The results of the questionnaires, HRQOL, and MFI, did not differ between the two groups. A possible explanation for this is the high outcome values in the questionnaires. It is most likely that a ceiling effect is reached a rather long time after cancer treatment. Cancer patients may be satisfied with their ‘survival status’ and score high in all QOL questionnaires despite existing limitations and complaints. This experience is familiar to other researchers (van de Poll-Franse et al, 2006). Also, the significant difference in time span since the last treatment between the two groups, in favouring the comparison group, could be a reasonable explanation. Although in our study the mean level of quality of life is high, the large ranges for quality-of-life outcomes suggest that a subgroup of survivors may report lower quality-of-life levels.
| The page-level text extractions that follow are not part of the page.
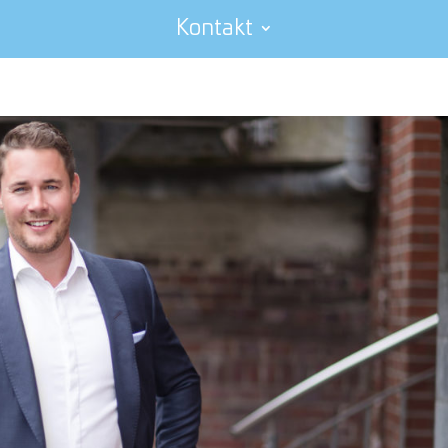
Kontakt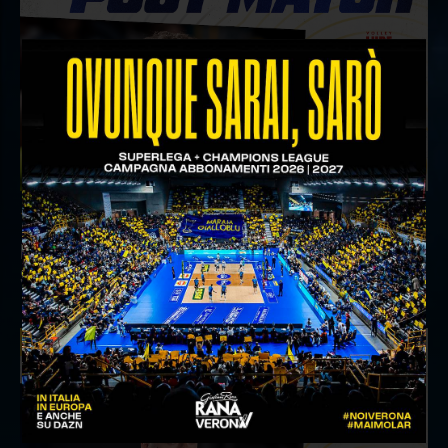
18 aprile 2026
Il commento del ds Lami dopo Gara 4 delle
Semifinali Play Off
INTERVIEWS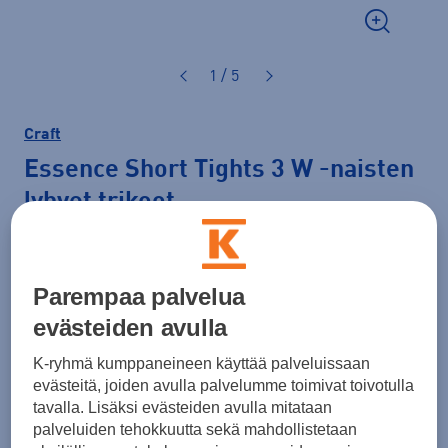
1 / 5
Craft
Essence Short Tights 3 W
-naisten
lyhyet trikoot
40,00 €
Parempaa palvelua
Väri
Musta
evästeiden avulla
K-ryhmä kumppaneineen käyttää palveluissaan
evästeitä, joiden avulla palvelumme toimivat toivotulla
Koko
tavalla. Lisäksi evästeiden avulla mitataan
XS
S
M
L
XL
XXL
palveluiden tehokkuutta sekä mahdollistetaan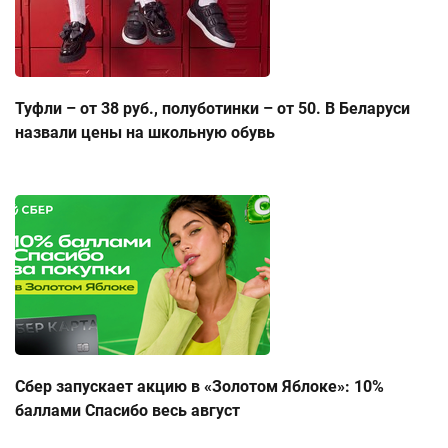
Туфли – от 38 руб., полуботинки – от 50. В Беларуси
назвали цены на школьную обувь
Сбер запускает акцию в «Золотом Яблоке»: 10%
баллами Спасибо весь август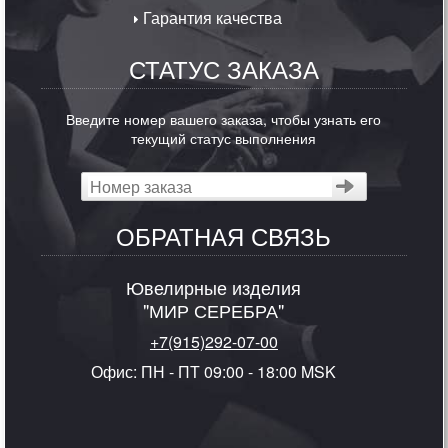
Гарантия качества
СТАТУС ЗАКАЗА
Введите номер вашего заказа, чтобы узнать его
текущий статус выполнения
ОБРАТНАЯ СВЯЗЬ
Ювелирные изделия
"МИР СЕРЕБРА"
+7(915)292-07-00
Офис: ПН - ПТ 09:00 - 18:00 MSK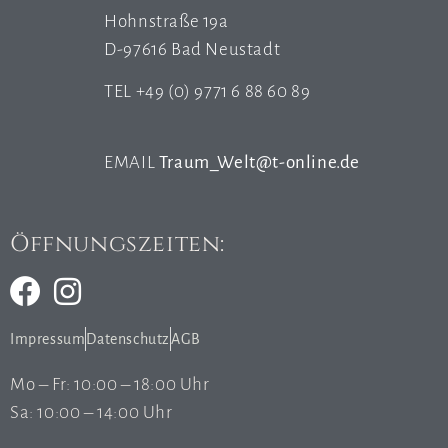
Hohnstraße 19a
D-97616 Bad Neustadt
TEL +49 (0) 9771 6 88 60 89
EMAIL
Traum_Welt@t-online.de
Öffnungszeiten:
Impressum
Datenschutz
AGB
Mo – Fr: 10:00 – 18:00 Uhr
Sa: 10:00 – 14:00 Uhr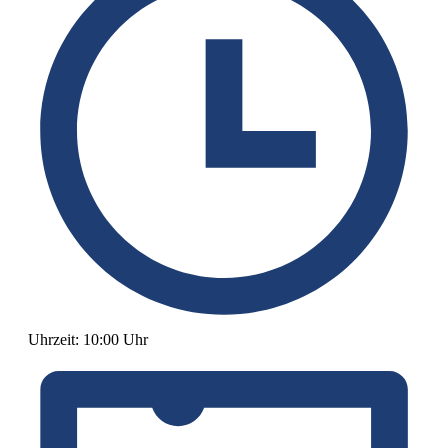
Uhrzeit:
10:00 Uhr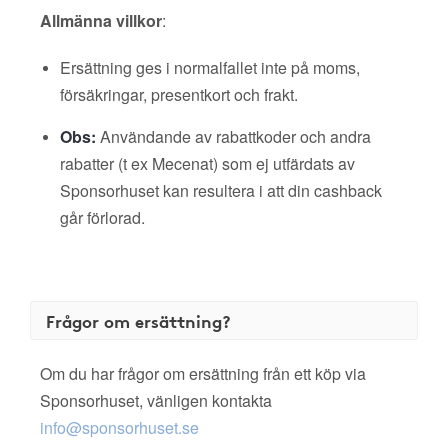
Allmänna villkor
:
Ersättning ges i normalfallet inte på moms,
försäkringar, presentkort och frakt.
Obs:
Användande av rabattkoder och andra
rabatter (t ex Mecenat) som ej utfärdats av
Sponsorhuset kan resultera i att din cashback
går förlorad.
Frågor om ersättning?
Om du har frågor om ersättning från ett köp via
Sponsorhuset, vänligen kontakta
info@sponsorhuset.se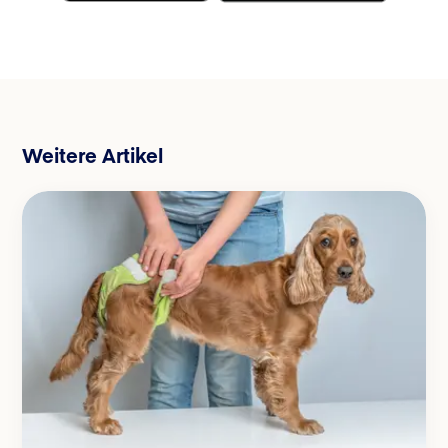
Weitere Artikel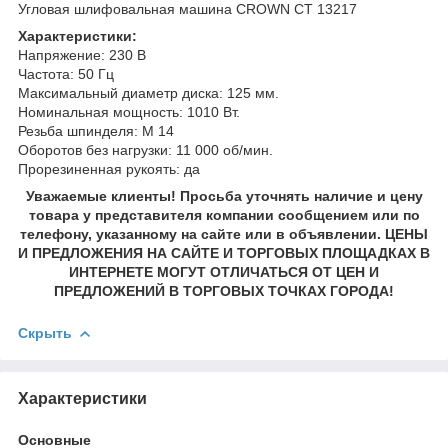
Угловая шлифовальная машина CROWN СТ 13217
Характеристики:
Напряжение: 230 В
Частота: 50 Гц
Максимальный диаметр диска: 125 мм.
Номинальная мощность: 1010 Вт.
Резьба шпинделя: М 14
Оборотов без нагрузки: 11 000 об/мин.
Прорезиненная рукоять: да
Уважаемые клиенты! Просьба уточнять наличие и цену
товара у представителя компании сообщением или по
телефону, указанному на сайте или в объявлении. ЦЕНЫ
И ПРЕДЛОЖЕНИЯ НА САЙТЕ И ТОРГОВЫХ ПЛОЩАДКАХ В
ИНТЕРНЕТЕ МОГУТ ОТЛИЧАТЬСЯ ОТ ЦЕН И
ПРЕДЛОЖЕНИЙ В ТОРГОВЫХ ТОЧКАХ ГОРОДА!
Скрыть
Характеристики
Основные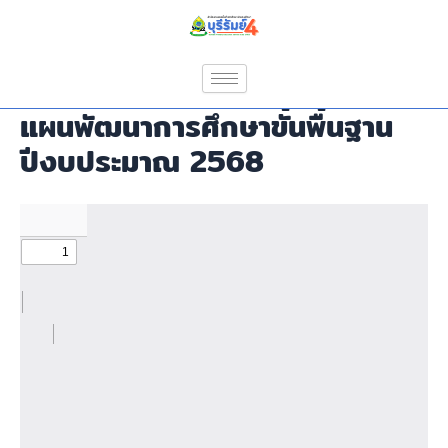
Skip
to
content
แผนพัฒนาการศึกษาขั้นพื้นฐาน
ปีงบประมาณ 2568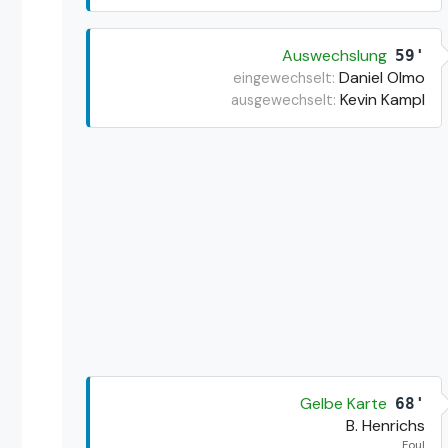
Auswechslung
59'
Daniel Olmo
eingewechselt:
Kevin Kampl
ausgewechselt:
Gelbe Karte
68'
B. Henrichs
Foul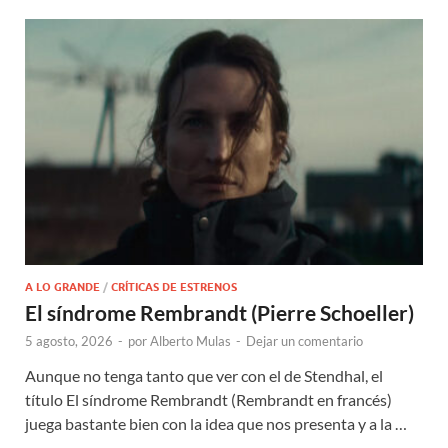
A LO GRANDE
/
CRÍTICAS DE ESTRENOS
El síndrome Rembrandt (Pierre Schoeller)
5 agosto, 2026
-
por
Alberto Mulas
-
Dejar un comentario
Aunque no tenga tanto que ver con el de Stendhal, el
título El síndrome Rembrandt (Rembrandt en francés)
juega bastante bien con la idea que nos presenta y a la …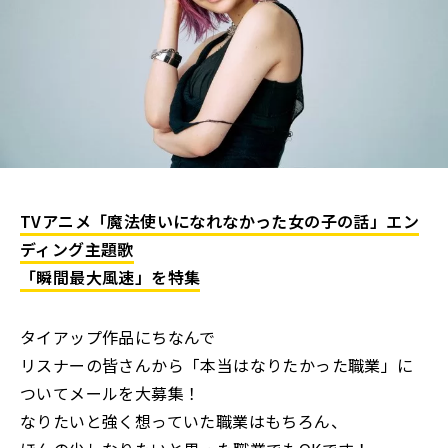
TVアニメ「魔法使いになれなかった女の子の話」エン
ディング主題歌
「瞬間最大風速」を特集
タイアップ作品にちなんで
リスナーの皆さんから「本当はなりたかった職業」に
ついてメールを大募集！
なりたいと強く想っていた職業はもちろん、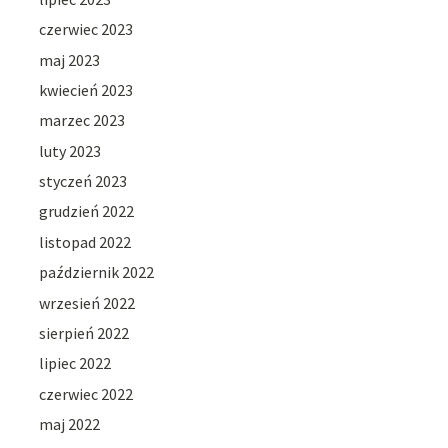
czerwiec 2023
maj 2023
kwiecień 2023
marzec 2023
luty 2023
styczeń 2023
grudzień 2022
listopad 2022
październik 2022
wrzesień 2022
sierpień 2022
lipiec 2022
czerwiec 2022
maj 2022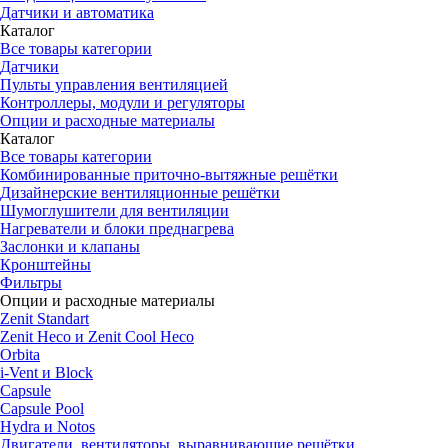
Датчики и автоматика
Каталог
Все товары категории
Датчики
Пульты управления вентиляцией
Контроллеры, модули и регуляторы
Опции и расходные материалы
Каталог
Все товары категории
Комбинированные приточно-вытяжные решётки
Дизайнерские вентиляционные решётки
Шумоглушители для вентиляции
Нагреватели и блоки преднагрева
Заслонки и клапаны
Кронштейны
Фильтры
Опции и расходные материалы
Zenit Standart
Zenit Heco и Zenit Cool Heco
Orbita
i-Vent и Block
Capsule
Capsule Pool
Hydra и Notos
Двигатели, вентиляторы, выравнивающие решётки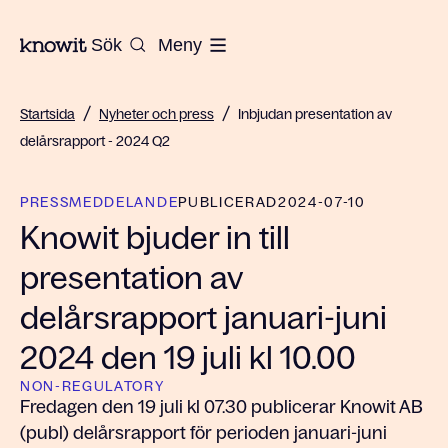
Till startsidan på Knowit
Sök
Meny
/
/
Startsida
Nyheter och press
Inbjudan presentation av
delårsrapport - 2024 Q2
PRESSMEDDELANDE
PUBLICERAD
2024-07-10
Knowit bjuder in till
presentation av
delårsrapport januari-juni
2024 den 19 juli kl 10.00
NON-REGULATORY
Fredagen den 19 juli kl 07.30 publicerar Knowit AB
(publ) delårsrapport för perioden januari-juni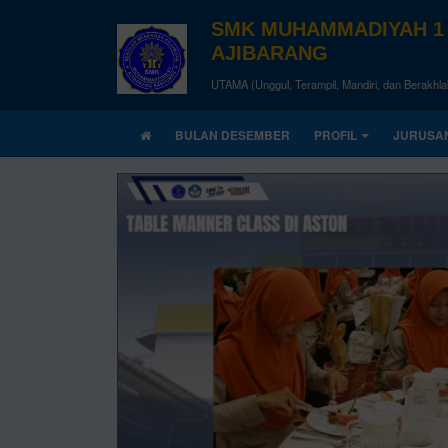
SMK MUHAMMADIYAH 1
AJIBARANG
UTAMA (Unggul, Terampil, Mandiri, dan Berakhla
BULAN DESEMBER
PROFIL
JURUSA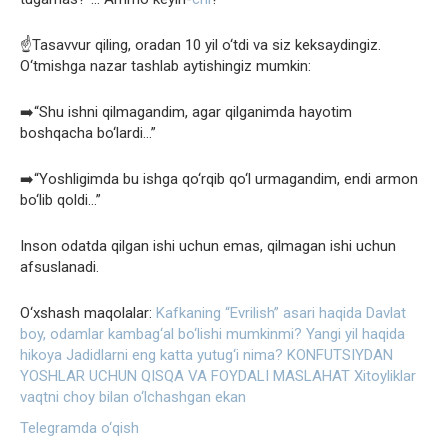
☝️Tasavvur qiling, oradan 10 yil o‘tdi va siz keksaydingiz.
O‘tmishga nazar tashlab aytishingiz mumkin:
➡️“Shu ishni qilmagandim, agar qilganimda hayotim
boshqacha bo‘lardi…”
➡️“Yoshligimda bu ishga qo‘rqib qo‘l urmagandim, endi armon
bo‘lib qoldi…”
Inson odatda qilgan ishi uchun emas, qilmagan ishi uchun
afsuslanadi.
O‘xshash maqolalar:
Kafkaning “Evrilish” asari haqida
Davlat
boy, odamlar kambag‘al bo‘lishi mumkinmi?
Yangi yil haqida
hikoya
Jadidlarni eng katta yutug‘i nima?
KONFUTSIYDAN
YOSHLAR UCHUN QISQA VA FOYDALI MASLAHAT
Xitoyliklar
vaqtni choy bilan o‘lchashgan ekan
Telegramda o‘qish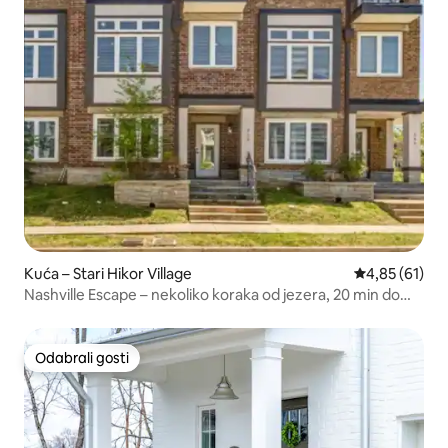
Kuća – Stari Hikor Village
Prosječna ocje
4,85 (61)
Nashville Escape – nekoliko koraka od jezera, 20 min do
centra
Odabrali gosti
Odabrali gosti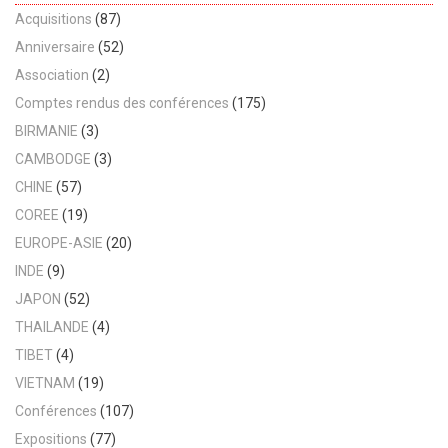
Acquisitions
(87)
Anniversaire
(52)
Association
(2)
Comptes rendus des conférences
(175)
BIRMANIE
(3)
CAMBODGE
(3)
CHINE
(57)
COREE
(19)
EUROPE-ASIE
(20)
INDE
(9)
JAPON
(52)
THAILANDE
(4)
TIBET
(4)
VIETNAM
(19)
Conférences
(107)
Expositions
(77)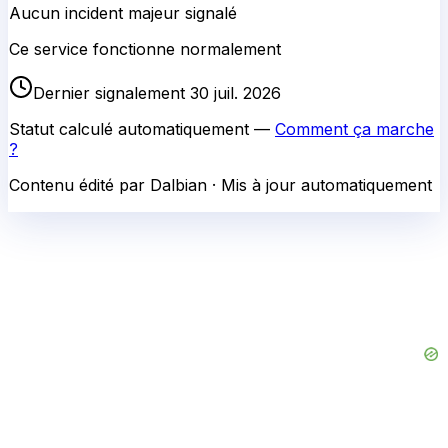
Aucun incident majeur signalé
Ce service fonctionne normalement
Dernier signalement 30 juil. 2026
Statut calculé automatiquement —
Comment ça marche
?
Contenu édité par Dalbian · Mis à jour automatiquement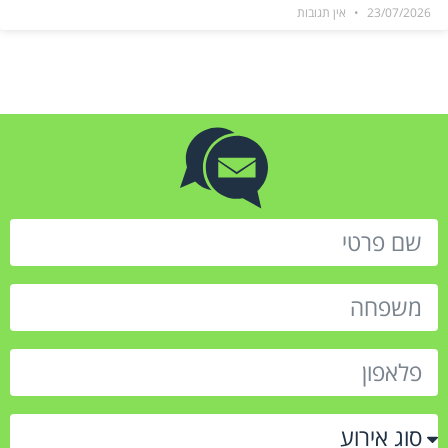
23/07/2026
אין תגובות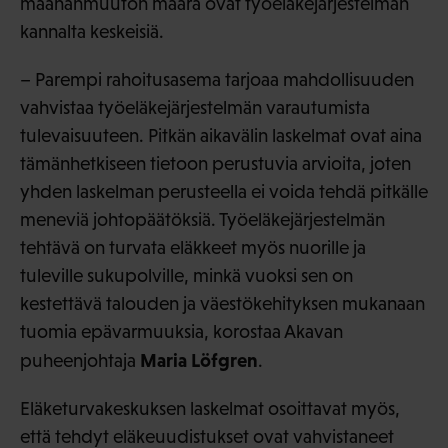
maahanmuuton määrä ovat työeläkejärjestelmän
kannalta keskeisiä.
– Parempi rahoitusasema tarjoaa mahdollisuuden
vahvistaa työeläkejärjestelmän varautumista
tulevaisuuteen. Pitkän aikavälin laskelmat ovat aina
tämänhetkiseen tietoon perustuvia arvioita, joten
yhden laskelman perusteella ei voida tehdä pitkälle
meneviä johtopäätöksiä. Työeläkejärjestelmän
tehtävä on turvata eläkkeet myös nuorille ja
tuleville sukupolville, minkä vuoksi sen on
kestettävä talouden ja väestökehityksen mukanaan
tuomia epävarmuuksia, korostaa Akavan
Maria Löfgren
puheenjohtaja
.
Eläketurvakeskuksen laskelmat osoittavat myös,
että tehdyt eläkeuudistukset ovat vahvistaneet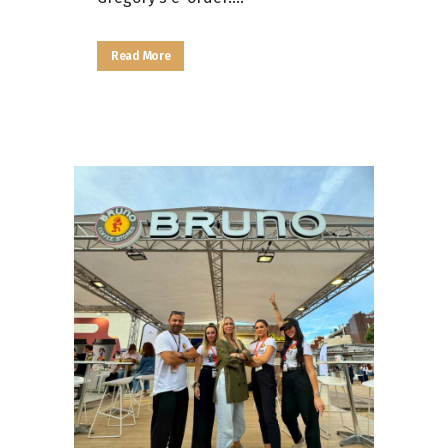
Read More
Our study design has some shortcomings. First, the different time intervals between last treatment and long-term test for the comparison group (169 weeks) and the training group (96 weeks). However, we expect that this longer time span (if it has caused bias) will be in favour of the comparison group because this group has more time for spontaneous recovery after intensive treatment. Second, the lack of baseline measurements in the comparison group is a limitation of the current study. These shortcomings could be overcome by a prospective, randomised, controlled clinical trial. However, such a study design is not practical for exercise intervention trials. First, patients cannot be blinded to their treatment; only the outcome assessor can be blinded to group allocation. Second, when patients are participating in a training study and are randomised to the control or waiting group, they start to get more active spontaneously. Particularly in a group of cancer patients, subjects might come into contact with other subjects. Finally, the short-term benefits of exercise are recognised in research and clinics. It could be considered unethical to restrain patients from an exercise-containing rehabilitation programme. Therefore, we believe that our study design is appropriate in cancer rehabilitation research, especially when long-term effects are studied.

Conclusion

This is the first study that describes the long-term effects of a high-intensity resistance training programme in cancer patients. Results indicate that after a 12-month follow-up, the beneficial effects on muscle strength, cardiopulmonary function, HRQOL, and fatigue were sustained. Muscle strength was significantly higher in the intervention group than in the comparison group. Based on these results, we suggest that guidelines for rehabilitation in oncology patients should include high-intensity resistance training.